What this means for you:

Are you a shareholder? You may reap the benefit of muted movements during times of economic decline by holding onto CARV. Its low fixed cost also means that, in terms of operating leverage, its costs are relatively malleable to preserve margins. I recommend analysing the stock in terms of your current portfolio composition before increasing your exposure to the stock. For more company-specific research on CARV, check out our our free analysis plaform here.

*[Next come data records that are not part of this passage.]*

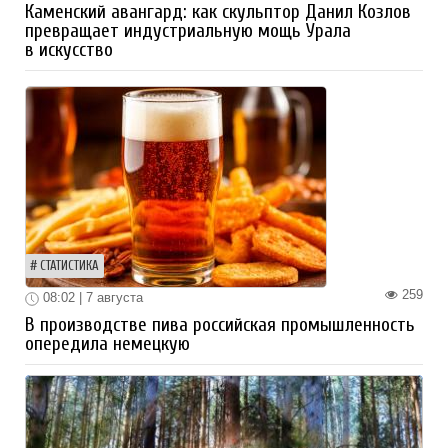
Каменский авангард: как скульптор Данил Козлов
превращает индустриальную мощь Урала
в искусство
СТАТИСТИКА
259
08:02 | 7 августа
В производстве пива российская промышленность
опередила немецкую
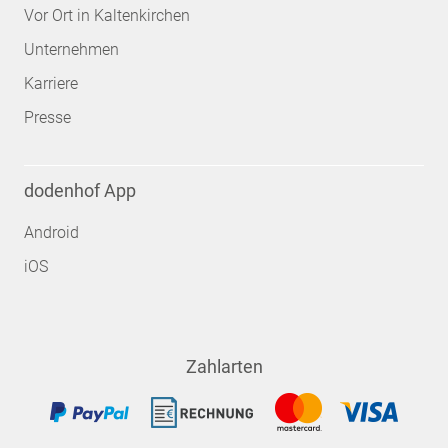
Vor Ort in Kaltenkirchen
Unternehmen
Karriere
Presse
dodenhof App
Android
iOS
Zahlarten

Are you a potential investor? Before you buy CARV, you should look at the stock in conjunction with their current portfolio holdings. CARV may be a great cushion during times of economic downturns due to its low beta and low fixed cost. However, in addition to this, I recommend taking into account its fundamentals as well before jumping into the investment. Continue your research on the stock with our free fundamental research report for CARV here.


To help readers see pass the short term volatility of the financial market, we aim to bring you a long-term focused research analysis purely driven by fundamental data. Note that our analysis does not factor in the latest price sensitive company announcements.

The author is an independent contributor and at the time of publication had no position in the stocks mentioned.